**Source document**.
Dictionaries¶
Dictionaries should be specified in the following format:
WORDA PHONEA PHONEB
WORDB PHONEB PHONEC
where each line is a word with a transcription separated by white space. Each phone in the transcription should be separated by white space as well.
A dictionary for English that has good coverage is the lexicon derived from the LibriSpeech corpus (LibriSpeech lexicon). This lexicon uses the Arpabet transcription format (like the CMU Pronouncing Dictionary).
There is an option when running the aligner for not using a dictionary (--no_dict
).
When run in this mode, the aligner will construct pronunciations for words
in the corpus based on their orthographies. In this mode, a dataset with an example transcription
WORDA WORDB
for a sound file would have the following dictionary generated:
WORDA W O R D A
WORDB W O R D B
The Prosodylab-aligner has two preconstructed dictionaries as well, one for English (Prosodylab-aligner English dictionary) and one for Quebec French (Prosodylab-aligner French dictionary)

**Work order a**.
Write out every line of the listing as a numbered list, skipping any blank lines.
The text on pronunciation dictionaries and the listing are unrelated material.

[Stored data entries]

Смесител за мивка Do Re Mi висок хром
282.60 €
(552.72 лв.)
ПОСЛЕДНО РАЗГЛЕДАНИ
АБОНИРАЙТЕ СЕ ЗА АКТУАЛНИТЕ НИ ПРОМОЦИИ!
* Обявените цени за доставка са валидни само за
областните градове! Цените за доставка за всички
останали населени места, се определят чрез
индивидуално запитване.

**Work order b**.
Extend the text on pronunciation dictionaries, picking up right after its last sentence.

**Your response a**.
1. Смесител за мивка Do Re Mi висок хром
2. 282.60 €
3. (552.72 лв.)
4. ПОСЛЕДНО РАЗГЛЕДАНИ
5. АБОНИРАЙТЕ СЕ ЗА АКТУАЛНИТЕ НИ ПРОМОЦИИ!
6. * Обявените цени за доставка са валидни само за
7. областните градове! Цените за доставка за всички
8. останали населени места, се определят чрез
9. индивидуално запитване.

**Your response b**.
Note
See the page on generating dictionaries for how to use G2P models to generate a dictionary from our pretrained models.
Non-speech annotations¶
There are two special phones that can be used for annotations that are not speech, sil
and spn
. The sil
phone is used
to model silence, and the spn
phone is used to model unknown words. If you have annotations for non-speech vocalizations that are
similar to silence like breathing or exhalation, you can use the sil
phone to align those. You can use the spn
phone
to align annotations like laughter, coughing, etc.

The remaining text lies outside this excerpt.